Mounted at /content/drive


In [None]:
import nltk
from nltk.corpus import stopwords

nltk.download('punkt')
nltk.download('stopwords')
nltk.download('wordnet')

from nltk.tokenize import word_tokenize
from nltk.stem import WordNetLemmatizer

[nltk_data] Downloading package punkt to /root/nltk_data...
[nltk_data]   Unzipping tokenizers/punkt.zip.
[nltk_data] Downloading package stopwords to /root/nltk_data...
[nltk_data]   Unzipping corpora/stopwords.zip.
[nltk_data] Downloading package wordnet to /root/nltk_data...


## 2. Text Preprocessing

In [None]:
# Function to lowercase the text
def lower_case(text):
    return text.lower()

# Function to remove URLs
def remove_urls(text):
    return re.sub(r'http\S+', '', text)

# Function to remove non-word characters (punctuation)
def non_word(text):
    return re.sub(r'\W+', ' ', text)

# Function to remove digits
def remove_digits(text):
    return re.sub(r'\d+', '', text)

# Function to tokenize the text
def tokenize(text):
    return word_tokenize(text)

# Function to remove stop words
def stop_word(tokens):
    stop_words = set(stopwords.words('english'))
    return [token for token in tokens if token not in stop_words]

# Function to lemmatize the tokens
def lemmatize_tokens(tokens):
    lemmatizer = nltk.WordNetLemmatizer()
    return [lemmatizer.lemmatize(token) for token in tokens]

# Main text processing function
def process_text(text):
    text = lower_case(text)
    text = remove_urls(text)
    text = non_word(text)
    text = remove_digits(text)
    tokens = tokenize(text)
    tokens = stop_word(tokens)
    tokens = lemmatize_tokens(tokens)
    return tokens

# Sample input
text = "@ The reduces words to their root form, improving text analysis. The Porter Stemmer algorithm is commonly used 988234good283. https://t.co/GDrqU22YpT"

print(process_text(text))


['reduces', 'word', 'root', 'form', 'improving', 'text', 'analysis', 'porter', 'stemmer', 'algorithm', 'commonly', 'used', 'good']


## 3. Importing Folders containg .txt Files

In [None]:
# Folder containing the text files
folder_path = '/content/drive/MyDrive/PBS BSc IT/Year 3/Information Retrievsl System (TECH 400)/Week 2/Assignment Lab/Text Documents'

## 4. Creating Dictonary for Tokenized Documents

In [None]:
documents = {}

for filename in os.listdir(folder_path):
    if filename.endswith('.txt'):
        with open(os.path.join(folder_path, filename), 'r') as file:
            text = file.read()
            documents[filename] = process_text(text)

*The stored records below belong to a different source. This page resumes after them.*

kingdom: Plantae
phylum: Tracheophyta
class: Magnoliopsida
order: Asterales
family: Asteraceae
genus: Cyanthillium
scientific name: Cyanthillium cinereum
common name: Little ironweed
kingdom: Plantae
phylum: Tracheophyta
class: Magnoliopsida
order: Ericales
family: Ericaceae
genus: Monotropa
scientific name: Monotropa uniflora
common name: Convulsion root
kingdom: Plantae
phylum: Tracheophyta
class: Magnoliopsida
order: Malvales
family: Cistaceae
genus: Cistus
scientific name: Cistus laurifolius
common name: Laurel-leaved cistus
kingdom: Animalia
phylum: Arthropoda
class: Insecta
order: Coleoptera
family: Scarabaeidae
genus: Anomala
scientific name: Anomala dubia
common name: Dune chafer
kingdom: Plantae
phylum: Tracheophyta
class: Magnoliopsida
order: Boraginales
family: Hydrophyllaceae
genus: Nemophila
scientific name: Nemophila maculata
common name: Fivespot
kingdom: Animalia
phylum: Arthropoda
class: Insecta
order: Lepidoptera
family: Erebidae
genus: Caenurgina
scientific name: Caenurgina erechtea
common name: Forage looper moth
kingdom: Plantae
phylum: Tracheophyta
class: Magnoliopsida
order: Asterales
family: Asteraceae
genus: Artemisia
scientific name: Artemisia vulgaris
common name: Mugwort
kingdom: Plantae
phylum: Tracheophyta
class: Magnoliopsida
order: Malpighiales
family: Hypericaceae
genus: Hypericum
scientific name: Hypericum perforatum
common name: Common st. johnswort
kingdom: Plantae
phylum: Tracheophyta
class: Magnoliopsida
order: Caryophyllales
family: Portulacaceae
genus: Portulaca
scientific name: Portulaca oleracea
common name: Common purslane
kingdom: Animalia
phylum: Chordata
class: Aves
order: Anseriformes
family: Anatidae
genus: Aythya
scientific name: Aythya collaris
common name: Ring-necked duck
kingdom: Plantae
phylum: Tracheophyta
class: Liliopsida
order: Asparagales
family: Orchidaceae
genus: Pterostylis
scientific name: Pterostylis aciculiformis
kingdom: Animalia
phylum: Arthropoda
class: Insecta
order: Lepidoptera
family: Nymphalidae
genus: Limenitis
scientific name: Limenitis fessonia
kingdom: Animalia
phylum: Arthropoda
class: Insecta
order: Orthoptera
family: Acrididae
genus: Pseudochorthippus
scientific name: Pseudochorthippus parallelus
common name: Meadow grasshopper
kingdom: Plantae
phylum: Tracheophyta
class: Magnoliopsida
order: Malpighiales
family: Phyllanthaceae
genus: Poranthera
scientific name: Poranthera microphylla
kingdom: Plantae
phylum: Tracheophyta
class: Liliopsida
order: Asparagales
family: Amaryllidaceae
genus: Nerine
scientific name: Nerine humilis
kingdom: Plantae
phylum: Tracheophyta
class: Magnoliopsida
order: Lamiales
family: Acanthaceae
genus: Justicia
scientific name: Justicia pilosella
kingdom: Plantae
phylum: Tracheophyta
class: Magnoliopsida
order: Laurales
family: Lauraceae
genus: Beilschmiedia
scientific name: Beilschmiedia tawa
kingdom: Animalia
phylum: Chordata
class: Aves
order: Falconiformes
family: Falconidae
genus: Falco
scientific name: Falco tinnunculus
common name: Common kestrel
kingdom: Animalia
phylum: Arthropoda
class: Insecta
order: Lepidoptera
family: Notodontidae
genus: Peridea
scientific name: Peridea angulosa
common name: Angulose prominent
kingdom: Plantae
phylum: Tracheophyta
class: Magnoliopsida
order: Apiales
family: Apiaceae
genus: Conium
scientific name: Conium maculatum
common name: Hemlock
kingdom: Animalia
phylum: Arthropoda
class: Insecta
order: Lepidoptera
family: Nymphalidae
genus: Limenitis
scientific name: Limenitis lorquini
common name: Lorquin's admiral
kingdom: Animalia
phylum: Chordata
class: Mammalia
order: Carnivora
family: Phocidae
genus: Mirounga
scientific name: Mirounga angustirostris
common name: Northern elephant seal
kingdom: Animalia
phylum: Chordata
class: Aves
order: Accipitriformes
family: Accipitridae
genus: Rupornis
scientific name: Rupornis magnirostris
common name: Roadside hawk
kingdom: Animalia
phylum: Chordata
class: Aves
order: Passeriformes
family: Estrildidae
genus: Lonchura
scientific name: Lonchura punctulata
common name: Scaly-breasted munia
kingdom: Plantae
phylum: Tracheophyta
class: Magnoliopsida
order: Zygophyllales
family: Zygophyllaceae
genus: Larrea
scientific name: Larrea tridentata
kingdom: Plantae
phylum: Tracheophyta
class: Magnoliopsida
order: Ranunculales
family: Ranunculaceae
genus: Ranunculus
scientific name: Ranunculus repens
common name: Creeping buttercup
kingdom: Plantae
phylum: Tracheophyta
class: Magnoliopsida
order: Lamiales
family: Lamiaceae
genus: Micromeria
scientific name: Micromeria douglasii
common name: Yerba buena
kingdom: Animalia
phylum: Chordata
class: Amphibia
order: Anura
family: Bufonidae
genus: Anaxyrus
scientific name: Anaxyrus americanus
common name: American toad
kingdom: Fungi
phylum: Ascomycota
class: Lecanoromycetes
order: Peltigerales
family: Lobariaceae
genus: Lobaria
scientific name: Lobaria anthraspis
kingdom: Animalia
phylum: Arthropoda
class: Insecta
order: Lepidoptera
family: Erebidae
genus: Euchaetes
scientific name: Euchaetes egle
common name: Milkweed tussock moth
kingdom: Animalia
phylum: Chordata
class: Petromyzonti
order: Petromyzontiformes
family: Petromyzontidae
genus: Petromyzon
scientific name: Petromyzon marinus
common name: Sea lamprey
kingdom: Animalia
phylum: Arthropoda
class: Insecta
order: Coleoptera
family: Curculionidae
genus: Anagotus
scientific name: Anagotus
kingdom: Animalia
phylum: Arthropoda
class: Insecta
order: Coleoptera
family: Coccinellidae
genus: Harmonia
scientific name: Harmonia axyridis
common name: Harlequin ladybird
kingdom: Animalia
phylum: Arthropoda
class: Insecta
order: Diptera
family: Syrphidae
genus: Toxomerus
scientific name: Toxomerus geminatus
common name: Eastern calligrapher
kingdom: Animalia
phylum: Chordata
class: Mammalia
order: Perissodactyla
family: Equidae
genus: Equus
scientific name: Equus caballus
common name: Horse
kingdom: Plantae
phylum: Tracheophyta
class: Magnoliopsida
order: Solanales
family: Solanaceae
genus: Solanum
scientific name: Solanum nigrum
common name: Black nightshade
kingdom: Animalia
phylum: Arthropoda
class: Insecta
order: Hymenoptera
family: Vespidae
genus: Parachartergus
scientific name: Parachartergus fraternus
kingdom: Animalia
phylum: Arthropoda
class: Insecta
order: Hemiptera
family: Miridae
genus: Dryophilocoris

## 5. Creating an Inverted Index

In [None]:
from collections import defaultdict

inverted_index = defaultdict(list)

# Build the inverted index
for doc, tokens in documents.items():
    for token in set(tokens):  # Use set to avoid duplicates
        inverted_index[token].append(doc)


## 6. Query Processing (AND Queries)

In [None]:
def and_query(query, index):
    query_tokens = query.lower().split()

    # Get the list of documents for each term in the query
    doc_lists = [set(index[token]) for token in query_tokens if token in index]

    if not doc_lists:
        return []

    # Find intersection of all document lists (AND operation)
    result_docs = set.intersection(*doc_lists)
    return result_docs


## 7. Testing the Queries

In [None]:
while True:
    query = input("Enter AND query (or 'exit' to stop): ")
    if query == 'exit':
        break
    results = and_query(query, inverted_index)
    if results:
        print(f"Documents found: {', '.join(results)}")
    else:
        print("No documents found.")

No documents found.
Documents found: david_fincher.txt